A humanização dos serviços de atendimento à criança tem de constituir uma preocupação dos profissionais, designadamente na vertente hospitalar, mas também uma exigência dos pais, porque se veem confrontados, muitas vezes, com situações em que a dignidade das crianças (e a sua) é posta em causa por condições ambientais, técnicas e humanas… desumanas.

Humanizar o que é humano? Poderá parecer um pleonasmo, ou quase até uma aberração, ter de “humanizar” serviços pensados, delineados, concebidos e utilizados por e para seres humanos. Trata-se, no entanto, de um problema urgente e fundamental na política de saúde e na organização e planeamento dos serviços, bem como na formação dos profissionais e até nas ações de investigação aplicada. Não é só ter posters do Bambi ou fazer uma festa de Natal com palhaços…

Mais, a progressiva influência e espaço da tecnologia nos processos de promoção de saúde, prevenção de doenças, diagnóstico e terapêutica, aos seus vários níveis, levou a que os aspetos relacionados com as necessidades básicas do ser humano fossem, frequentemente, subvalorizados ou até marginalizados, desviando-se os serviços, no que toca aos seus objetivos e práticas, da pessoa e das pessoas, fossem elas utentes ou profissionais.

OBJETIVO DO EXERCÍCIO: Prossiga o texto sobre a humanização dos serviços de atendimento à criança a partir da última frase apresentada.

DADOS DO EXERCÍCIO:
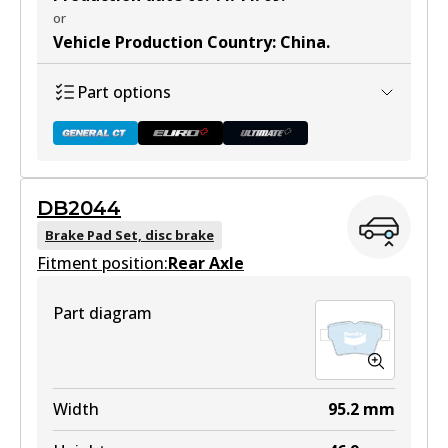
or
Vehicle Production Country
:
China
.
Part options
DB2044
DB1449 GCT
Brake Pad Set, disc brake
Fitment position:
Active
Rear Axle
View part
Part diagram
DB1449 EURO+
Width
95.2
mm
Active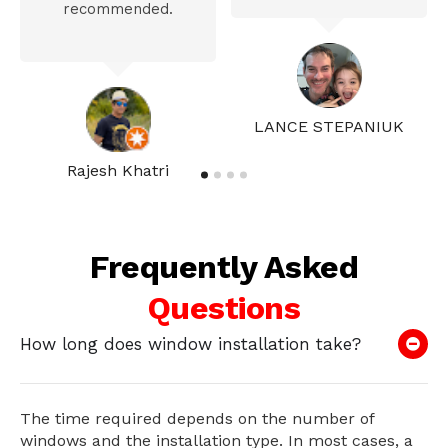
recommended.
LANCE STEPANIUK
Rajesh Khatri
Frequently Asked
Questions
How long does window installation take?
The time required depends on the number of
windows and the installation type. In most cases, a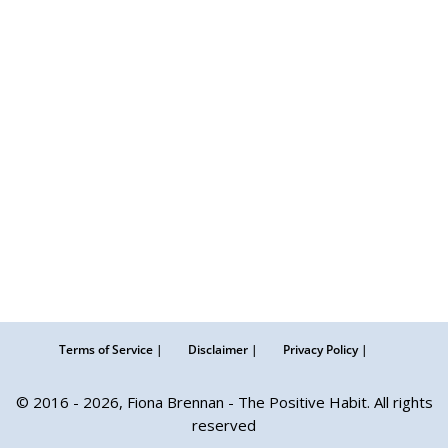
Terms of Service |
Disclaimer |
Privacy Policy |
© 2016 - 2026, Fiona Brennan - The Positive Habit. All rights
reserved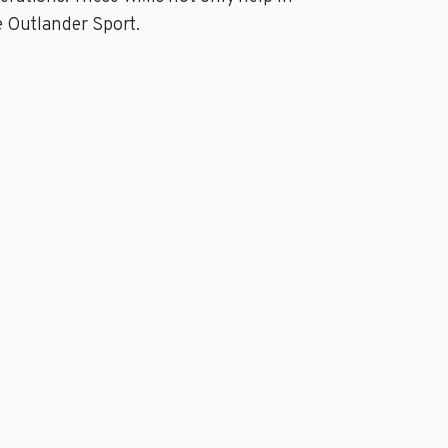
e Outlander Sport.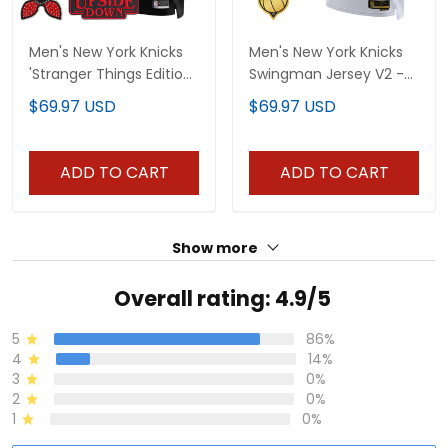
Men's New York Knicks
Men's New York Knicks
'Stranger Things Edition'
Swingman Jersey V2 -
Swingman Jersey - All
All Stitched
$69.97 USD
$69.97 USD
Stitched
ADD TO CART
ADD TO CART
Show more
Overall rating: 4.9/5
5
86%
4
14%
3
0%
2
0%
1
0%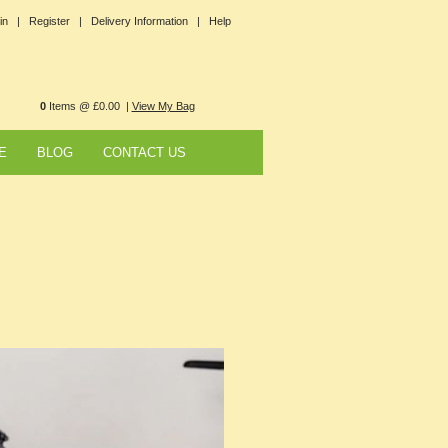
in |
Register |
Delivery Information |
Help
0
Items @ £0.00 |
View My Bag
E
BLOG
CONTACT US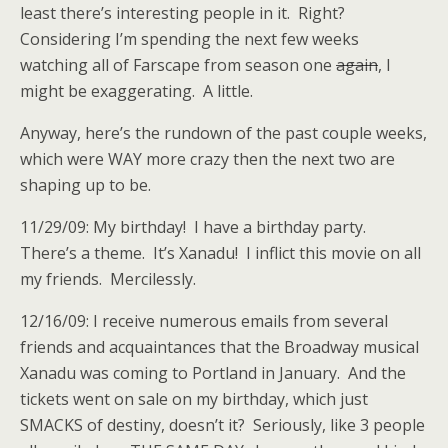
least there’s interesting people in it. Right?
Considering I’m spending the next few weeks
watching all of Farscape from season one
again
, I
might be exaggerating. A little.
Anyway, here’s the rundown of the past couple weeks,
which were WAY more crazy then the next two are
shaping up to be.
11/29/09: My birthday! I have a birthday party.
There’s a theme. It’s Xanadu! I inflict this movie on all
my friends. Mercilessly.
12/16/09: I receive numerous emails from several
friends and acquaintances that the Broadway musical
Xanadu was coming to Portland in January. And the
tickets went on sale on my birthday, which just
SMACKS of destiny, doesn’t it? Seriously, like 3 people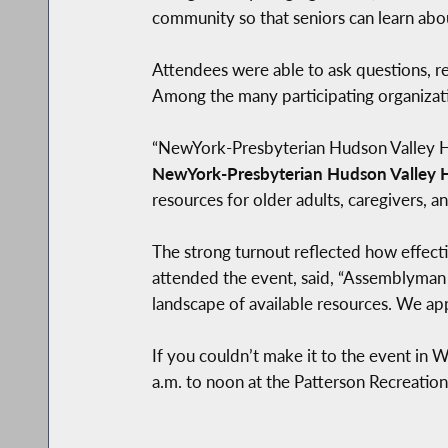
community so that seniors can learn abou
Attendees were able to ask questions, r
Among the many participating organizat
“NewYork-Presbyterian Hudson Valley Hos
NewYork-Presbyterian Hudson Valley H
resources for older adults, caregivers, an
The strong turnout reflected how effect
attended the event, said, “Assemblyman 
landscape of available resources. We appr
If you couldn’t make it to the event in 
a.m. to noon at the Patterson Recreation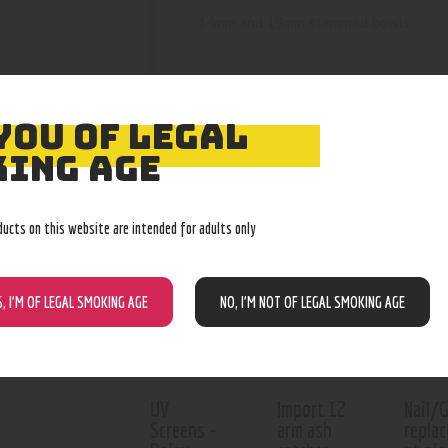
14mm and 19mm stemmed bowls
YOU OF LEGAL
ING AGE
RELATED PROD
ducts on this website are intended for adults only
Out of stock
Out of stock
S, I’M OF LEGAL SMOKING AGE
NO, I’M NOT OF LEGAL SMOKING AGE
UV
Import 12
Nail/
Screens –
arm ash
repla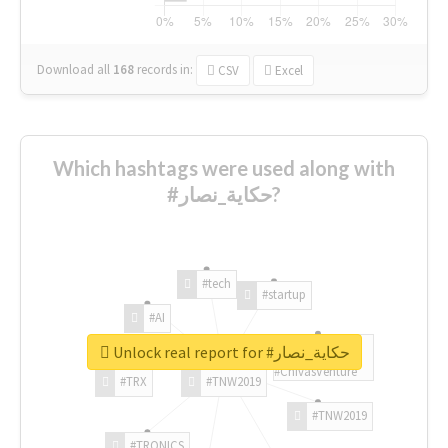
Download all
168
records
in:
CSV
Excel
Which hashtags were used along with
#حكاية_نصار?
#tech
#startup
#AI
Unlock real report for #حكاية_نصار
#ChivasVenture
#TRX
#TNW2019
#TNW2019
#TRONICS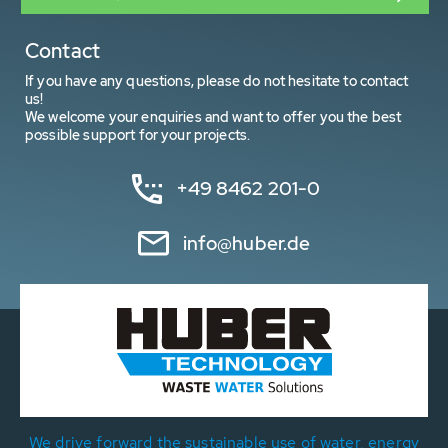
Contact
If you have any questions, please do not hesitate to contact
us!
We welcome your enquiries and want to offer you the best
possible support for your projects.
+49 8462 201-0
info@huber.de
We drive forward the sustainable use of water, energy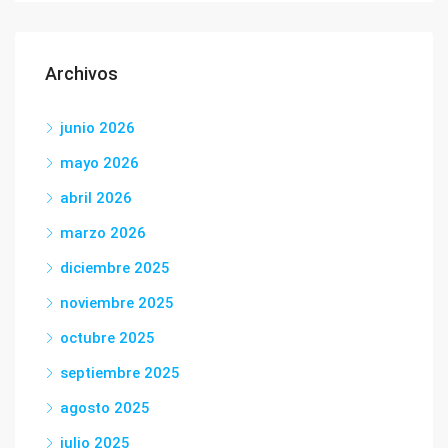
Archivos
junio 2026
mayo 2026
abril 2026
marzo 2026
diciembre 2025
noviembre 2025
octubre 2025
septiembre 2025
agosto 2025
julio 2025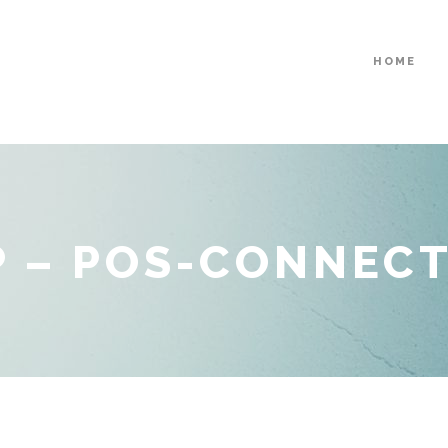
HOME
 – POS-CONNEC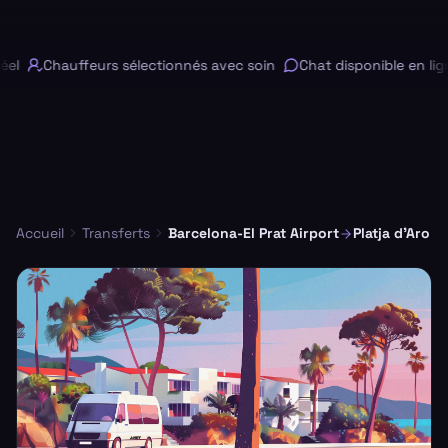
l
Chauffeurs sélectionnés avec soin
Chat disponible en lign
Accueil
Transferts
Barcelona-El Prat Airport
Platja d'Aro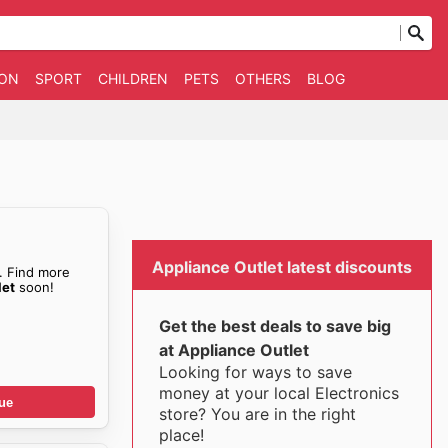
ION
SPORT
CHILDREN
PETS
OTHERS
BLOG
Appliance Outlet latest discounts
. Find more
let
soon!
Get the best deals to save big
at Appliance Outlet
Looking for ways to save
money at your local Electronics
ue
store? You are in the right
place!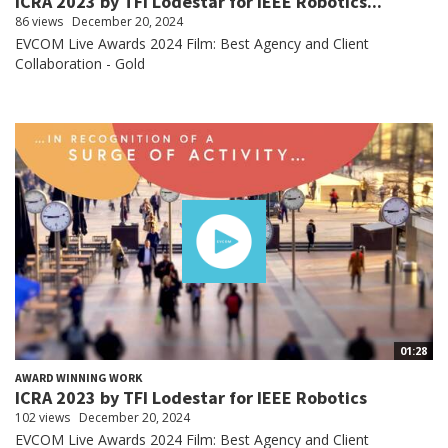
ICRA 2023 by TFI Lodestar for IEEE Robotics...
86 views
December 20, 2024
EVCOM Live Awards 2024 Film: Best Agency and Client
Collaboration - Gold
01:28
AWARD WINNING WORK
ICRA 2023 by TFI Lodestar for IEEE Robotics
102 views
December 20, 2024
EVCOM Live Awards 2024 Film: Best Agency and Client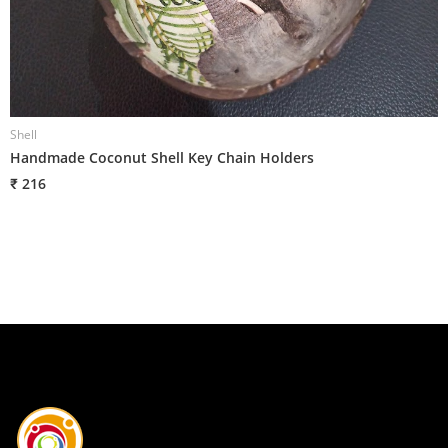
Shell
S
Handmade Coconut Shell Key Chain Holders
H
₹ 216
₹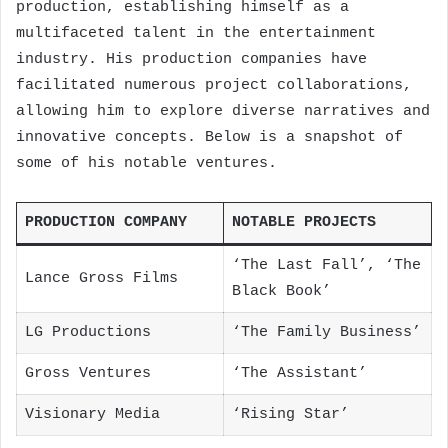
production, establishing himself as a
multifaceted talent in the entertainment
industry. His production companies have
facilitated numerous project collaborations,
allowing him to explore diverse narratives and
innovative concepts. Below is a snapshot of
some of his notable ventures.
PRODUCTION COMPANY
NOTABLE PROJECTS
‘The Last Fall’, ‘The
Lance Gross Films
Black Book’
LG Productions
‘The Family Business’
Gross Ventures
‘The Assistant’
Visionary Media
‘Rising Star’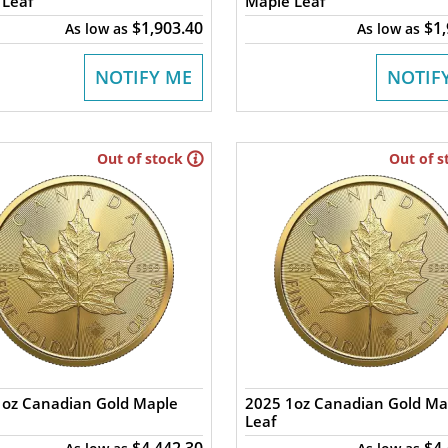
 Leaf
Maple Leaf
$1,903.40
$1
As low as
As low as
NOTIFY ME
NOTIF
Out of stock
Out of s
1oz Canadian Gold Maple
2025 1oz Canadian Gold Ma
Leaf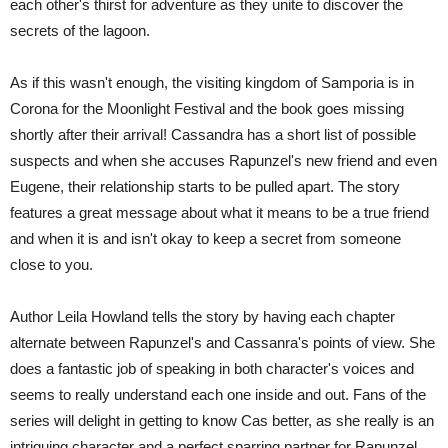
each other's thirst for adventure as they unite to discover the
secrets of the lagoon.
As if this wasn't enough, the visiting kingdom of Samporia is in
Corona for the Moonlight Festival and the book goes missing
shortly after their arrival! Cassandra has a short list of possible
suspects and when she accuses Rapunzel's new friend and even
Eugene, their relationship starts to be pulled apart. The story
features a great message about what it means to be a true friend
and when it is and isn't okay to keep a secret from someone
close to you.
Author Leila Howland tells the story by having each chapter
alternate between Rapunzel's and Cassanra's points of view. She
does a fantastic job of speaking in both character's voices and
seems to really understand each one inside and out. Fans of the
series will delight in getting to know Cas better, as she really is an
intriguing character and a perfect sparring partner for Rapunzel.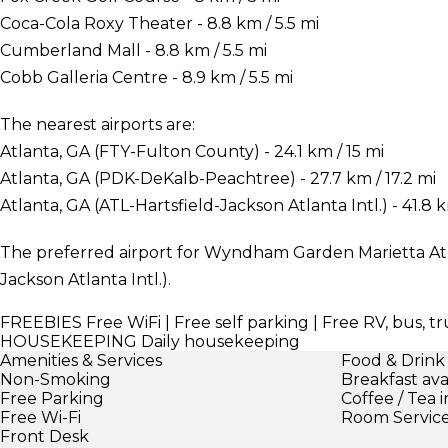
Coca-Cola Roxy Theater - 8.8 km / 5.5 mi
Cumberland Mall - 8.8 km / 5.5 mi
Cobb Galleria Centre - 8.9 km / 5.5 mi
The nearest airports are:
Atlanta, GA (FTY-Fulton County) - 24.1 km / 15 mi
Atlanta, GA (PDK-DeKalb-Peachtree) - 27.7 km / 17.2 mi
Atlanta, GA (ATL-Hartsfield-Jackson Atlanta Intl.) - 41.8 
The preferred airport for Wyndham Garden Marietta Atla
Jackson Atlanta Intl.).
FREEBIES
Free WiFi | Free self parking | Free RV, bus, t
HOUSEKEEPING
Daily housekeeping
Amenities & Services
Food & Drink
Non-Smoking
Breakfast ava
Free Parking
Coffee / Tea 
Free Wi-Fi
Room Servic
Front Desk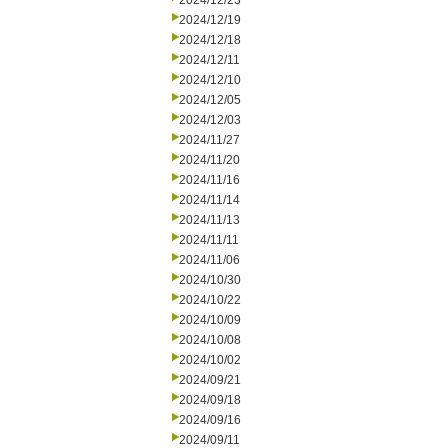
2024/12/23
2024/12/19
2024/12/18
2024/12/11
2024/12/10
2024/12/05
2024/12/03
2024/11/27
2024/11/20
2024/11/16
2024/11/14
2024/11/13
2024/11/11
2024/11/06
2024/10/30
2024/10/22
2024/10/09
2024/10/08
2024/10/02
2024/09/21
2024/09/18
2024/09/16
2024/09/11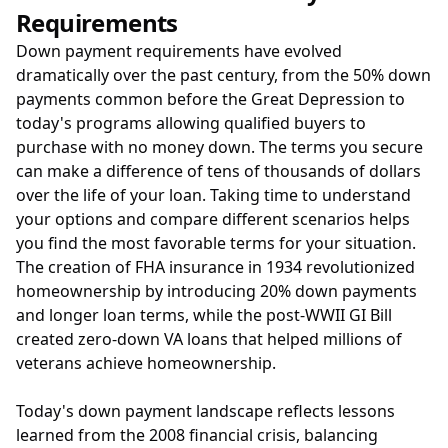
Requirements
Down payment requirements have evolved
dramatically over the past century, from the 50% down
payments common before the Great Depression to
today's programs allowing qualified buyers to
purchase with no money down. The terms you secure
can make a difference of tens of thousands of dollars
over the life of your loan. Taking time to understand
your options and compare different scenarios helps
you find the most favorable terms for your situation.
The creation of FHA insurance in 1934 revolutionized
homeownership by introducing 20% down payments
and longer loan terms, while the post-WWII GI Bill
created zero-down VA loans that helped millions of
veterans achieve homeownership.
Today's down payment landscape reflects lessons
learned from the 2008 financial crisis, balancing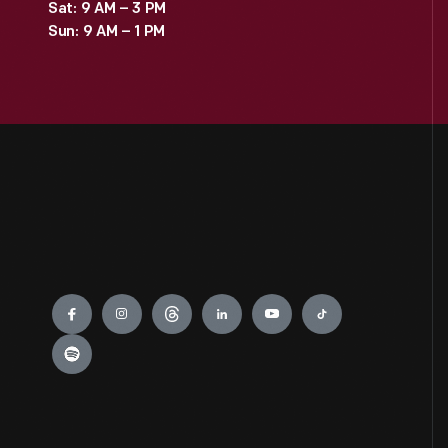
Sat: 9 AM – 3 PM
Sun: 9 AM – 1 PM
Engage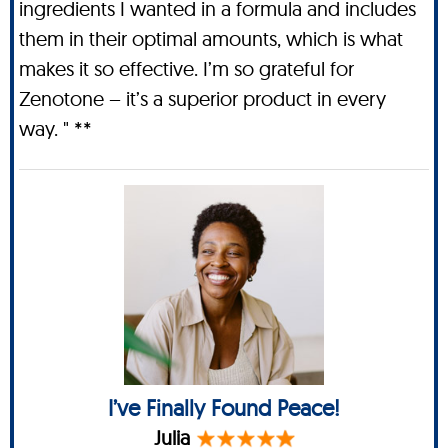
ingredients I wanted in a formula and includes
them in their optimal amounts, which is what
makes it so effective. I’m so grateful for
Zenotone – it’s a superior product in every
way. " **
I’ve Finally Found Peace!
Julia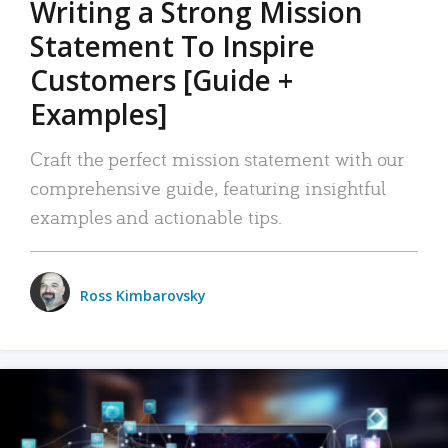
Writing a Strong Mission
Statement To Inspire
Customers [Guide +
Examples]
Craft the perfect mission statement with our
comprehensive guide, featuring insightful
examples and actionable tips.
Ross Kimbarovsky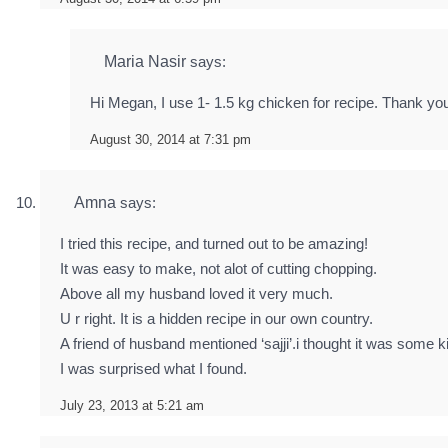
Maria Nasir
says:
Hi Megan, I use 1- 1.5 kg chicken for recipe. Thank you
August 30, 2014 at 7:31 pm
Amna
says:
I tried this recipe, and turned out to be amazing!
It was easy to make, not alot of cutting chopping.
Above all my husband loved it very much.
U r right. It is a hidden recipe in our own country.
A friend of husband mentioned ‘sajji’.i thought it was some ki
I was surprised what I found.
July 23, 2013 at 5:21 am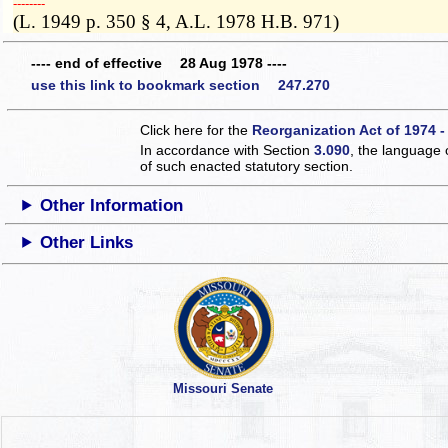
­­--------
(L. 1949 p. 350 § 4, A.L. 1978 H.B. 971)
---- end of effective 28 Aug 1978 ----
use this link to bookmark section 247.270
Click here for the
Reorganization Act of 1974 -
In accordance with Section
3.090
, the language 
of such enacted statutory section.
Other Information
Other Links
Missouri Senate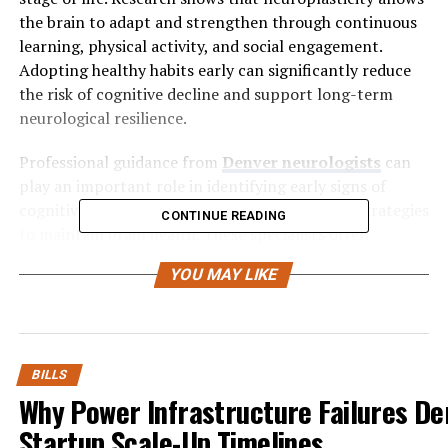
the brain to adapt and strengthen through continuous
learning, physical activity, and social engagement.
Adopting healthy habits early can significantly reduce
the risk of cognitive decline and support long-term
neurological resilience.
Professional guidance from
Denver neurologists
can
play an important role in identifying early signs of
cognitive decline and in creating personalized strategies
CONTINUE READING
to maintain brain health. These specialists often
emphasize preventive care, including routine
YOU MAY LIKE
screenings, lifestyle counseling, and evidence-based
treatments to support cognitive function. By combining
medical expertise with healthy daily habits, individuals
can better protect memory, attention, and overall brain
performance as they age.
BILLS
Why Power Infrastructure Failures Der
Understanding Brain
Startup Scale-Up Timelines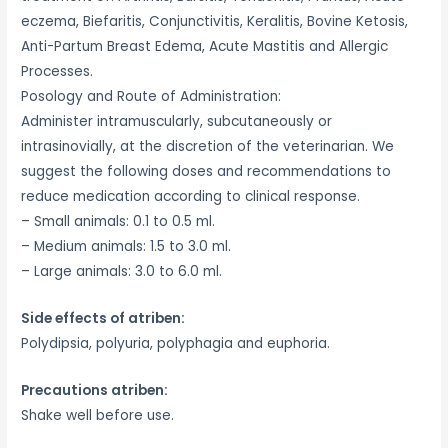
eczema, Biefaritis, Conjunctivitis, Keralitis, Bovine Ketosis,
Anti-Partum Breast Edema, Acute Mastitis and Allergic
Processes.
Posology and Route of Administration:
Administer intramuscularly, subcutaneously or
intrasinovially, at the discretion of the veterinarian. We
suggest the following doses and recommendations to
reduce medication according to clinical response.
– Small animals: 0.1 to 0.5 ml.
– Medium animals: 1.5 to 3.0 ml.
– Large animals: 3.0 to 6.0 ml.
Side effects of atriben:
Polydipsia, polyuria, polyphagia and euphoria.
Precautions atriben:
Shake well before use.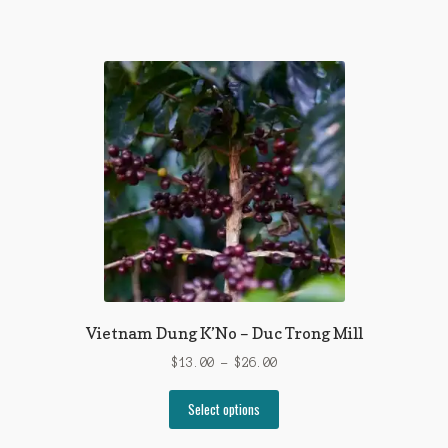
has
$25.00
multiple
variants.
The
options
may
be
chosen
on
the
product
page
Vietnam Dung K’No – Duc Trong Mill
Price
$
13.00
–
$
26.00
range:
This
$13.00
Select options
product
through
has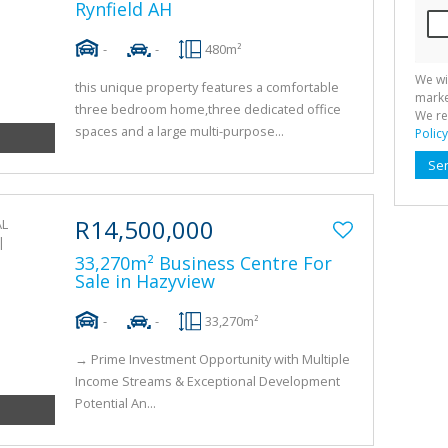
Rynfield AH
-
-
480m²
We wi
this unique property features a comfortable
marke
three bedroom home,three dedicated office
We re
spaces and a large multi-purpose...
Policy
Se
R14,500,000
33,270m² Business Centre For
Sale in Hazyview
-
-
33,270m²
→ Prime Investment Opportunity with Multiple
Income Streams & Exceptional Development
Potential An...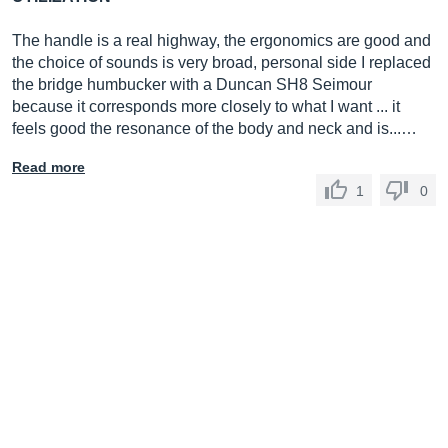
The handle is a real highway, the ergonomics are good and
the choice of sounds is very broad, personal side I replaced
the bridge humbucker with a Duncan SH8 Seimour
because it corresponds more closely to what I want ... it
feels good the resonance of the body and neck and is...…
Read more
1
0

RESULTADO:
Se entendermos a “humanização” como a “adaptação às necessidades e direitos de cada ser humano em cada momento da sua vida”, resulta evidente que o seu desenvolvimento dependerá de uma avaliação das referidas necessidades, bem como de uma clara noção e aplicação dos direitos instituídos. A evolução das primeiras (de aspetos estritamente relacionados com a patologia e a saúde, numa perspetiva exclusivamente biomédica, para uma visão bio-psico-social e integradora que enfatiza os padrões de qualidade de vida e de bem-estar) e a clara assunção dos direitos das crianças e dos adolescentes (consignados na Convenção dos Direitos da Criança da ONU, que todos os órgãos de soberania portugueses ratificaram) traduziram-se em novos desafios mas também em novas exigências.

Por outro lado, a consciencialização crescente, por parte dos cidadãos e das famílias, dos seus direitos e da relação de parceria que deve enformar a prestação de cuidados, numa salutar vivência democrática, tem de constituir uma forma de pressão sobre o sistema, para que a mudança se opere.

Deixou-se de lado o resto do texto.